11th February 2022 – John 3:22-16

"22 After this Jesus and his disciples went into the Judean countryside, and he remained there with them and was baptizing. 23 John also was baptizing at Aenon near Salim, because water was plentiful there, and people were coming and being baptized 24 (for John had not yet been put in prison).

25 Now a discussion arose between some of John's disciples and a Jew over purification. 26 And they came to John and said to him, “Rabbi, he who was with you across the Jordan, to whom you bore witness—look, he is baptizing, and all are going to him.”

John 3:22-26

From this point until the end of the chapter, we have John the Baptist's final testimony to Jesus, and we must look at it with care. Jesus now moves away from Jerusalem into Judaea, into the country districts and rural areas around the capital. We are given a significant note on the chronology of our Lord's ministry in 24. It will be recalled that the other three gospel writers all alike date Jesus' Galilean ministry from the time John was cast into prison, and it is clear from this that the Jerusalem and Judaean ministry recorded by John here ante-dates by probably as much as a year what is given us by the synoptic writers.

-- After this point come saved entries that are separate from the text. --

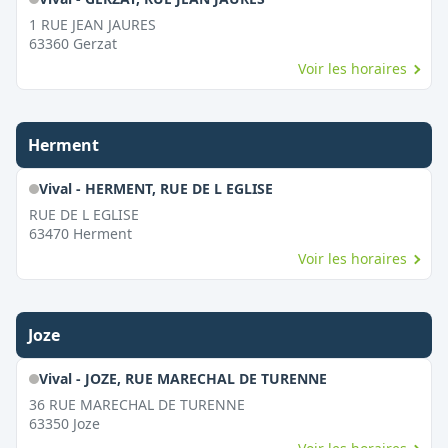
1 RUE JEAN JAURES
63360
Gerzat
Voir les horaires
Herment
Vival - HERMENT, RUE DE L EGLISE
RUE DE L EGLISE
63470
Herment
Voir les horaires
Joze
Vival - JOZE, RUE MARECHAL DE TURENNE
36 RUE MARECHAL DE TURENNE
63350
Joze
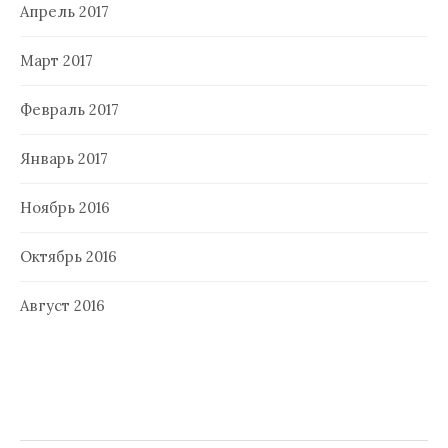
Апрель 2017
Март 2017
Февраль 2017
Январь 2017
Ноябрь 2016
Октябрь 2016
Август 2016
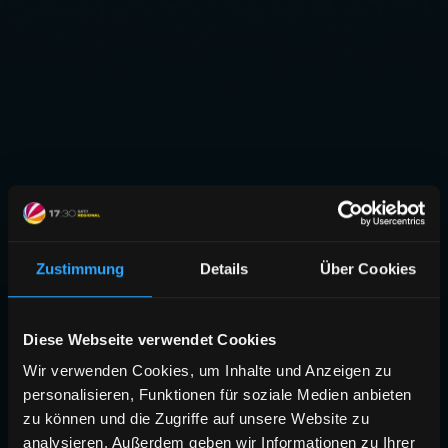
Zustimmung
Details
Über Cookies
Diese Webseite verwendet Cookies
Wir verwenden Cookies, um Inhalte und Anzeigen zu
personalisieren, Funktionen für soziale Medien anbieten
zu können und die Zugriffe auf unsere Website zu
analysieren. Außerdem geben wir Informationen zu Ihrer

It is not certain what was the nature of the argument that arose between John's disciples and the Jews in 25. Perhaps the Jews were taunting the disciples about the fact that their leader seemed to be losing his disciples to Jesus, and suggesting this was a proof that John's baptism was not really a purifying power, or comparing John's baptism unfavourably with Jesus'. What does seem clear is that the argument had to do with baptism, and this prompts the observation that times do not change very greatly in some respects. How people love to argue about baptism: They go on and on and on, as if the whole of the gospel was comprised in the rite. Some Christians have water on the brain, and their preoccupation with it would be comic were it not for the fact that such obsessional preoccupation generally beguiles them from the simplicity that is in Christ and takes the edge off their testimony and their usefulness in Christ's service. Their allegiance has been transferred from Him to 'another gospel' which is no gospel.